Preferably a small one that's already a tax shelter, and will back the currency with gold. Or a large one who wants to cause some shit. Can you imagine if China got behind something like that?
You have no idea the crapstorm that would cause internationally. I hope someone does it..
The acid test for a currency is can you buy an ounce of coke with it. If you can, it's currency. If you can't, it's not..
..don't panic
Currency is only good if people accept it as having value. You can't just pull shit out of your ass, and expect people to assign any value to it. Currency has to be shared to have any value.
It's not, since the software is being distributed, thus, unless the guy wrote an 'original' implementation (unlikely given the two lame hashing options), it's already being distributed under the GPL and regardless of whether you paid him for the source code, you could demand it as a user of the provided binary.
That said, if I want to start my own bitcoin/litecoin distro I'm pretty sure a diff -c on each of bitcoind/litecoind would provide me with all the salient changes I need to make just like his website does.
Martingale theory says he can't, in the long run, unless there's an underlying upward trend to begin with.
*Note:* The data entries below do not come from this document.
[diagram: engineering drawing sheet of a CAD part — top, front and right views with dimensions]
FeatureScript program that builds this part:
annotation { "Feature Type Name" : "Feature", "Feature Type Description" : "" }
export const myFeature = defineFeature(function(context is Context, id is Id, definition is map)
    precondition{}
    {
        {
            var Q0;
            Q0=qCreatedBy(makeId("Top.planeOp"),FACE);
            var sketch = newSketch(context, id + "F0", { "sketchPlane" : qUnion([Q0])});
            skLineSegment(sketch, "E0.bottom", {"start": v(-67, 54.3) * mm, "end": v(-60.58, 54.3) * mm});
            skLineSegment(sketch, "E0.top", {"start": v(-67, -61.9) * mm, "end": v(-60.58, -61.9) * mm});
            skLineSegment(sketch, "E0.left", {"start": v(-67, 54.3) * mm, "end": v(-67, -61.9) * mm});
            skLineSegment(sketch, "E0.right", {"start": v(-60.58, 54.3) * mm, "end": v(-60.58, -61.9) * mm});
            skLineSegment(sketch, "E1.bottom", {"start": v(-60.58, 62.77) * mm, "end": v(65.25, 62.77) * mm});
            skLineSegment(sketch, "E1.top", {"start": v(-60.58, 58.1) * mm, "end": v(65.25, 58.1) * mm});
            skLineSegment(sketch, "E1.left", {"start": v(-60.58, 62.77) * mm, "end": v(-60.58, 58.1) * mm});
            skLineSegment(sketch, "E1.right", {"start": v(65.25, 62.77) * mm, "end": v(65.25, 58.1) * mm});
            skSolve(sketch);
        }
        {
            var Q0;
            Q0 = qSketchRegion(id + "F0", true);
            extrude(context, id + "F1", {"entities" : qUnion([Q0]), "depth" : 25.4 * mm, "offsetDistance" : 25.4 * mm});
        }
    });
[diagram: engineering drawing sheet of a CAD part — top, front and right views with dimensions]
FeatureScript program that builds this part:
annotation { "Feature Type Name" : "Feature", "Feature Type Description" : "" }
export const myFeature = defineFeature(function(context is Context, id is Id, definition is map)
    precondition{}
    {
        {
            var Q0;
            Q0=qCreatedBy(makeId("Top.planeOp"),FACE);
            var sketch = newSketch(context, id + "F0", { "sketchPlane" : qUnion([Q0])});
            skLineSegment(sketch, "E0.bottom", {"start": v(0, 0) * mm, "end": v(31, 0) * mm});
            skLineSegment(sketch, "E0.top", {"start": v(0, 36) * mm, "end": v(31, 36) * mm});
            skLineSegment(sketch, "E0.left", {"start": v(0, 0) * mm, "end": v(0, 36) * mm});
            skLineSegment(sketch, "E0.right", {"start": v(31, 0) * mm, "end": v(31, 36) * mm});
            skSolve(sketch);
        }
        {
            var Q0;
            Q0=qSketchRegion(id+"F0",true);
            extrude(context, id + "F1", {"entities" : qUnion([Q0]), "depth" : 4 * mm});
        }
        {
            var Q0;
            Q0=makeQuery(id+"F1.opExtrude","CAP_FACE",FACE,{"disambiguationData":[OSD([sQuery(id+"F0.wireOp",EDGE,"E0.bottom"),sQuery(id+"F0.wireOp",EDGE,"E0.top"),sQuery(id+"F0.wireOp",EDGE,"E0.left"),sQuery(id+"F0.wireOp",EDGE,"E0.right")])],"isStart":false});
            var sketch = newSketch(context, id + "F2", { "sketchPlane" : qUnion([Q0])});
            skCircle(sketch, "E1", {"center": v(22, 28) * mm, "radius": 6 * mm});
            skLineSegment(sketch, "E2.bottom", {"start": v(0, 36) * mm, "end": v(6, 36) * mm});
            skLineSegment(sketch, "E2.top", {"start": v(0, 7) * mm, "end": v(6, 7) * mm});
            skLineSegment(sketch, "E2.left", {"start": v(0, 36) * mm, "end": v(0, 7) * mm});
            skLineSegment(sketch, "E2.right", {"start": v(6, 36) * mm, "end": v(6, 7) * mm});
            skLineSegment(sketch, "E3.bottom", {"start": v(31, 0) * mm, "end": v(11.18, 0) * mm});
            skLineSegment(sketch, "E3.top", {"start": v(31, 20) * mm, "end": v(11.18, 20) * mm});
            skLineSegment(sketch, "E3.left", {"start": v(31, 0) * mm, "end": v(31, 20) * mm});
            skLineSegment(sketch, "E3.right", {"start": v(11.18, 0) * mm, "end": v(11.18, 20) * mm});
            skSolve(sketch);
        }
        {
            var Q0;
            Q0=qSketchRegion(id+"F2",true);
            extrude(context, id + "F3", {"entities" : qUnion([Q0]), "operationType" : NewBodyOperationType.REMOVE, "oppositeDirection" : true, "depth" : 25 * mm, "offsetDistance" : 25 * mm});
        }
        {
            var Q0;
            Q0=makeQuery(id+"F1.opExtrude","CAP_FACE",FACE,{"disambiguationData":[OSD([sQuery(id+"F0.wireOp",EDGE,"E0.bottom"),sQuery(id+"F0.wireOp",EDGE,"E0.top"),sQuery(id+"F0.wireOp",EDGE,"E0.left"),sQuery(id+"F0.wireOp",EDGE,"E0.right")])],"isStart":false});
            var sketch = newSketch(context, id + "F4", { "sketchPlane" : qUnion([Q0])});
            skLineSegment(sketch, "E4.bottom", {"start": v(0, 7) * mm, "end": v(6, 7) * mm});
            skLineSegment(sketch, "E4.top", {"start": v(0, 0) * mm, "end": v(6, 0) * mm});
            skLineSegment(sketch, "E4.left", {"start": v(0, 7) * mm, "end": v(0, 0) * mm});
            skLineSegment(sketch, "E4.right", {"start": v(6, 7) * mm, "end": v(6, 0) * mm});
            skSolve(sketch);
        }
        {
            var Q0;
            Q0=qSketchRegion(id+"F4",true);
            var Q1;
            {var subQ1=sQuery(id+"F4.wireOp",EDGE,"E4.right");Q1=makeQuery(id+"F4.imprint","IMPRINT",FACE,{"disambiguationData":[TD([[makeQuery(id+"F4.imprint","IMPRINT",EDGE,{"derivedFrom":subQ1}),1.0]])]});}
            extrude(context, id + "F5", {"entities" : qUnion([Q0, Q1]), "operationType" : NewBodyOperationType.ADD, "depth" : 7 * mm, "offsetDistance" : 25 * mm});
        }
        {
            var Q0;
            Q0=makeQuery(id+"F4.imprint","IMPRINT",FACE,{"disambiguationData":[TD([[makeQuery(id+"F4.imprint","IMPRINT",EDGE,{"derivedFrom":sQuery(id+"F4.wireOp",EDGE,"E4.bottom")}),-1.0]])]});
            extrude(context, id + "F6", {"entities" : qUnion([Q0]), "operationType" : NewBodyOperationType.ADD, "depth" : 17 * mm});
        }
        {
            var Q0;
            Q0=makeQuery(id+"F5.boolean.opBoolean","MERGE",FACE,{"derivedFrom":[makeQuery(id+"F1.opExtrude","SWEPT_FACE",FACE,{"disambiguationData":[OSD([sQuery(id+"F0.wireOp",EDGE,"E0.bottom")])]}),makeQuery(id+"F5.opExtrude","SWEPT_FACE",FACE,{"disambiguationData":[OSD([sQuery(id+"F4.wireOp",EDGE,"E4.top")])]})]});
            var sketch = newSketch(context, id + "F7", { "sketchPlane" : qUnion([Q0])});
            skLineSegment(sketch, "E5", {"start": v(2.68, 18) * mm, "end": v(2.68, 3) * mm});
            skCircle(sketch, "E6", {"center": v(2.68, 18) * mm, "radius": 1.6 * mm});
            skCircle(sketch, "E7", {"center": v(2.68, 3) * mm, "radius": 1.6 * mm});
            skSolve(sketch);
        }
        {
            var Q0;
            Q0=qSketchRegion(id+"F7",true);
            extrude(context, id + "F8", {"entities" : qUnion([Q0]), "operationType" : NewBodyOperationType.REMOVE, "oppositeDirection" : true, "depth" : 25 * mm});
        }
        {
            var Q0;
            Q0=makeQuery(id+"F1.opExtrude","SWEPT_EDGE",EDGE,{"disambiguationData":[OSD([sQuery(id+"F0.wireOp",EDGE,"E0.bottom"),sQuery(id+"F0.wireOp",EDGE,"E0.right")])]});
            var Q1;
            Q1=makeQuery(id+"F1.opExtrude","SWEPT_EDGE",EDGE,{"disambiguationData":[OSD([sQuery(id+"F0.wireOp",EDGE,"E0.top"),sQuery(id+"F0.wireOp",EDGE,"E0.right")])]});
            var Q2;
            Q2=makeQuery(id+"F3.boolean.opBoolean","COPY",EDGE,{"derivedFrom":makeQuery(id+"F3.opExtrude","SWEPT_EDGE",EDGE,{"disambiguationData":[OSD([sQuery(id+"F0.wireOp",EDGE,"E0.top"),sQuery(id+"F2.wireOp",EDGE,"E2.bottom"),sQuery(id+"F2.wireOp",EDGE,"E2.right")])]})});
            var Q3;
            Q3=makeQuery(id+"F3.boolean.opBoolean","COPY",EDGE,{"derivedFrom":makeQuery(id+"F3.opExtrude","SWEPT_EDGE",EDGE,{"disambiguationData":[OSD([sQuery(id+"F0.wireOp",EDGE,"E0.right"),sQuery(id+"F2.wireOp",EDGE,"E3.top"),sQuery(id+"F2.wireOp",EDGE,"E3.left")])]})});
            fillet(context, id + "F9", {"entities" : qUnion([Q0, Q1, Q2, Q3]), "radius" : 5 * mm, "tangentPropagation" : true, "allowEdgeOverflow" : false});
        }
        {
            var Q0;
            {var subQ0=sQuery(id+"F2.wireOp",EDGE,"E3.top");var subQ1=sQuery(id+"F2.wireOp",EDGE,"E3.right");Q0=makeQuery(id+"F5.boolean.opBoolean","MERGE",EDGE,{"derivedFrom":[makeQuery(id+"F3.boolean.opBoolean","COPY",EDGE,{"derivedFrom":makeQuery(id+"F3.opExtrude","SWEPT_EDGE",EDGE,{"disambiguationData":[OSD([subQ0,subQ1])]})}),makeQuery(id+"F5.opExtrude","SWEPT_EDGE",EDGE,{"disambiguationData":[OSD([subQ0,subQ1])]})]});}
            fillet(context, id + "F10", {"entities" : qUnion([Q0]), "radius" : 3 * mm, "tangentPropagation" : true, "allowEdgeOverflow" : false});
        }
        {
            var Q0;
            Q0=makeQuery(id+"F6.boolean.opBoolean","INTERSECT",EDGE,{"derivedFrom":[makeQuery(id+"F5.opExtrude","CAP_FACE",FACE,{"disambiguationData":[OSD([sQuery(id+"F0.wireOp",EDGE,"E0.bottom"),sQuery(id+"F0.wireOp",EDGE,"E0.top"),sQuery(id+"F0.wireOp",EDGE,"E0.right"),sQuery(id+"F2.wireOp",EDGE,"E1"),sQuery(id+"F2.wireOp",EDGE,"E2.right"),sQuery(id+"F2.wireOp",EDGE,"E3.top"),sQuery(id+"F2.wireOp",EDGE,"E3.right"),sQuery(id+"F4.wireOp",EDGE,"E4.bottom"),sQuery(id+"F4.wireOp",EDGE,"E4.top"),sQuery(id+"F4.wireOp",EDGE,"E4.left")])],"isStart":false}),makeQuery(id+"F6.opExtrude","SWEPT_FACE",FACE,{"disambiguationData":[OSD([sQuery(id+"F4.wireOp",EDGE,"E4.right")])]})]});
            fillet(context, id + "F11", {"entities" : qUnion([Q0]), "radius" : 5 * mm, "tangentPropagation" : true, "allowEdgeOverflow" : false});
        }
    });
Which is why, if you're actually interested in making money, you need to speculate / invest in areas that are actually gaining in value, rather than just having high volatility. Currently, bitcoin has a decent number of rather naive speculators who haven't lost everything yet.
It's more accurate to say that when you invest in something, you expect it to generate real value, whereas when you speculate, you expect the price to fluctuate (usually upwards) for no good reason other than demand from other speculators.
A tulip bulb is a thing, but it doesn't gain any real value - it just sits there. Buying property to let is an investment; buying it to leave empty and then sell at a profit later is speculating.
"Masonic imagery"... And how is the Dan Brown collection coming along?
The purpose of Free Software is not to fork it and create your own. The possibility is vital, but just like nuclear weapons, it works best if you have it but don't have to use it.
You can also print your own currency (technically - legally it is actually illegal in many western countries). The same problem: Convince others that it's worth anything.
Fiat currency is a strange beast. It is worth exactly what someone else is willing to pay you for it. A stable currency needs a large market. Someone paying you $10 for a banana won't change the price of bananas if there are millions on sale in thousands of food stores. But if there are only 3 on sale, the other two guys will much more likely change their price.
That's why micro currencies are bullshit. They are too volatile and too useless. If you have 1000 currencies, you are essentially back to the barter system problem that led to the creation of money in the first place: Finding someone to exchange with becomes a challenge.
The world can take another currency, no problem. And Bitcoin actually serves a purpose and closes a gap: It's a non-national currency, independent of politics, borders, governments and central banks. But that gap is closed now, and if you want to improve upon it, use something that has more value, not just the same thing with a different name. Because, you know, plugging the same hole three times doesn't work.
Assorted stuff I do sometimes: Lemuria.org
"In the future, everyone will have their own currency for 15 minutes."
Just because the government hasn't immediately confiscated something from you does not mean that there is no long term plan to do so.
Furthermore, the aim of the powerful is to preserve their power. If their agenda is met without sparking malcontent by taking toys away then they will let you have all the toys that don't matter.
What are the toys that matter? Well the tools, lobby group connections and access to finance required to run a presidential campaign for starters.
I hate printers.
I didn't know there were important transactions that needed bitcoins. Excluding anything related to bitcoins, of course, what might those transactions be?